- Goal of the exercise: Your answer should contain only the lines from the top of the data below down through the one with "event due to", transcribed exactly and without pictures; please include nothing more.

(Excerpts from a dataset)
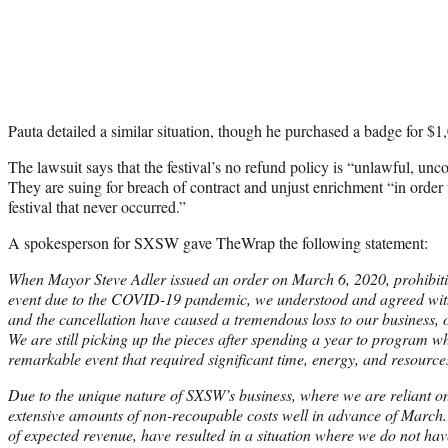
Pauta detailed a similar situation, though he purchased a badge for $1
The lawsuit says that the festival’s no refund policy is “unlawful, un
They are suing for breach of contract and unjust enrichment “in order 
festival that never occurred.”
A spokesperson for SXSW gave TheWrap the following statement:
When Mayor Steve Adler issued an order on March 6, 2020, prohibi
event due to the COVID-19 pandemic, we understood and agreed with
and the cancellation have caused a tremendous loss to our business, our
We are still picking up the pieces after spending a year to program 
remarkable event that required significant time, energy, and resource
Due to the unique nature of SXSW’s business, where we are reliant o
extensive amounts of non-recoupable costs well in advance of March. 
of expected revenue, have resulted in a situation where we do not hav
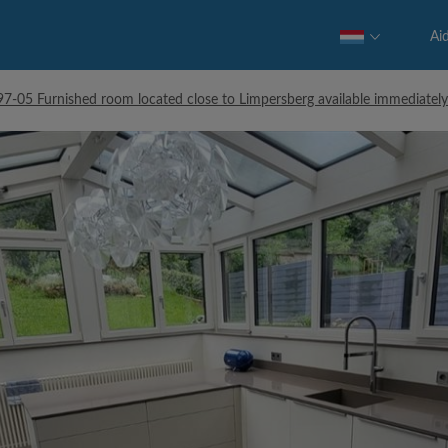
Ai
-05 Furnished room located close to Limpersberg available immediately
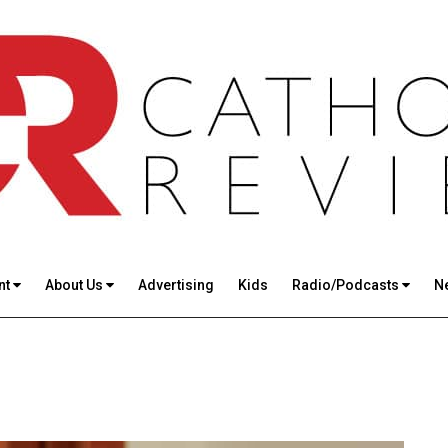
nt
About Us
Advertising
Kids
Radio/Podcasts
N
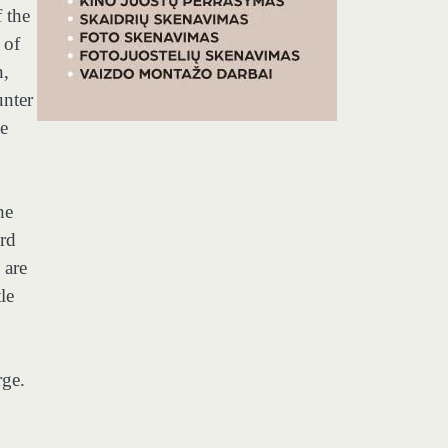
f the
 of
n,
unter
he
he
ord
 are
le
rge.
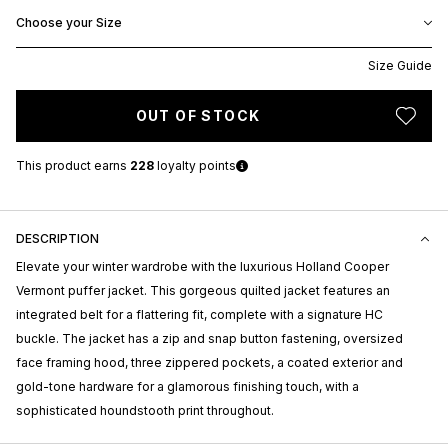
Choose your Size
Size Guide
OUT OF STOCK
This product earns
228
loyalty points
DESCRIPTION
Elevate your winter wardrobe with the luxurious Holland Cooper
Vermont puffer jacket. This gorgeous quilted jacket features an
integrated belt for a flattering fit, complete with a signature HC
buckle. The jacket has a zip and snap button fastening, oversized
face framing hood, three zippered pockets, a coated exterior and
gold-tone hardware for a glamorous finishing touch, with a
sophisticated houndstooth print throughout.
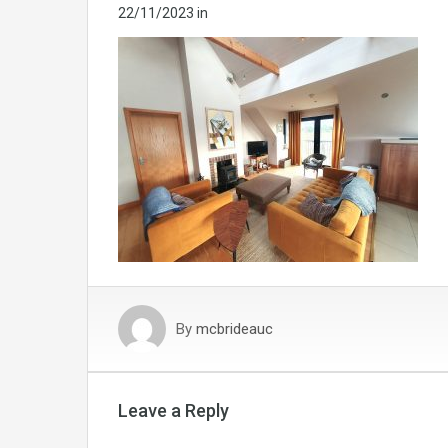
22/11/2023
in
By
mcbrideauc
Leave a Reply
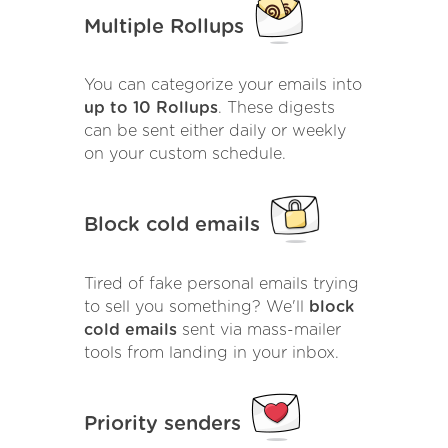
Multiple Rollups
You can categorize your emails into
up to 10 Rollups
. These digests
can be sent either daily or weekly
on your custom schedule.
Block cold emails
Tired of fake personal emails trying
to sell you something? We'll
block
cold emails
sent via mass-mailer
tools from landing in your inbox.
Priority senders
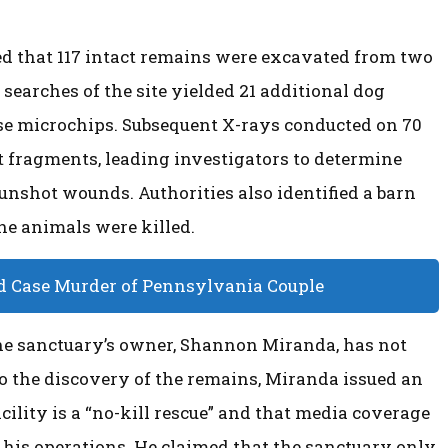
rmed that 117 intact remains were excavated from two
 searches of the site yielded 21 additional dog
ose microchips. Subsequent X-rays conducted on 70
et fragments, leading investigators to determine
nshot wounds. Authorities also identified a barn
he animals were killed.
d Case Murder of Pennsylvania Couple
the sanctuary’s owner, Shannon Miranda, has not
o the discovery of the remains, Miranda issued an
cility is a “no-kill rescue” and that media coverage
 his operations. He claimed that the sanctuary only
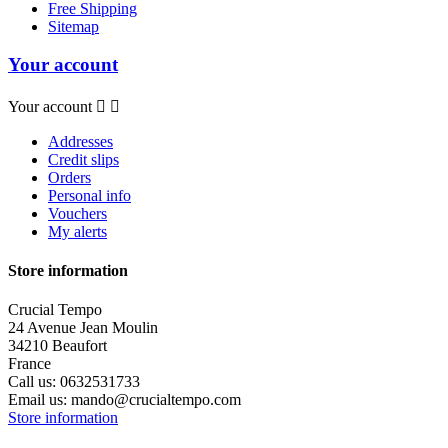
Free Shipping
Sitemap
Your account
Your account


Addresses
Credit slips
Orders
Personal info
Vouchers
My alerts
Store information
Crucial Tempo
24 Avenue Jean Moulin
34210 Beaufort
France
Call us:
0632531733
Email us:
mando@crucialtempo.com
Store information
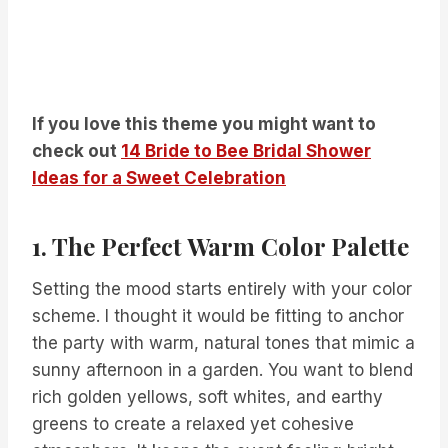
If you love this theme you might want to
check out
14 Bride to Bee Bridal Shower
Ideas for a Sweet Celebration
1. The Perfect Warm Color Palette
Setting the mood starts entirely with your color
scheme. I thought it would be fitting to anchor
the party with warm, natural tones that mimic a
sunny afternoon in a garden. You want to blend
rich golden yellows, soft whites, and earthy
greens to create a relaxed yet cohesive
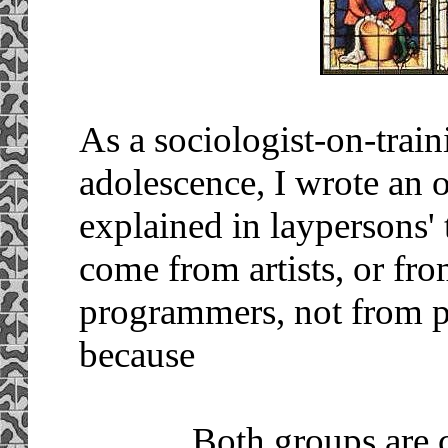
As a sociologist-on-train
adolescence, I wrote an 
explained in laypersons'
come from artists, or fro
programmers, not from 
because
... Both groups are 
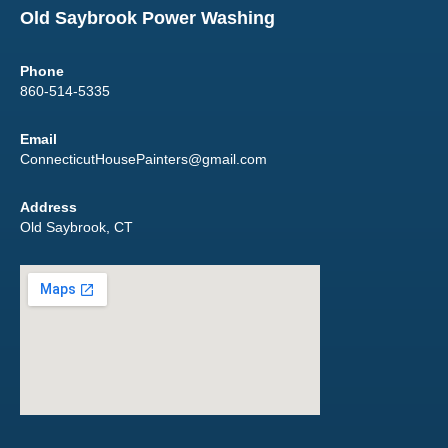
Old Saybrook Power Washing
Phone
860-514-5335
Email
ConnecticutHousePainters@gmail.com
Address
Old Saybrook, CT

- Result of the task:
Pauta detailed a similar situation, though he purchased a badge for $1
The lawsuit says that the festival’s no refund policy is “unlawful, un
They are suing for breach of contract and unjust enrichment “in order 
festival that never occurred.”
A spokesperson for SXSW gave TheWrap the following statement:
When Mayor Steve Adler issued an order on March 6, 2020, prohibi
event due to the COVID-19 pandemic, we understood and agreed with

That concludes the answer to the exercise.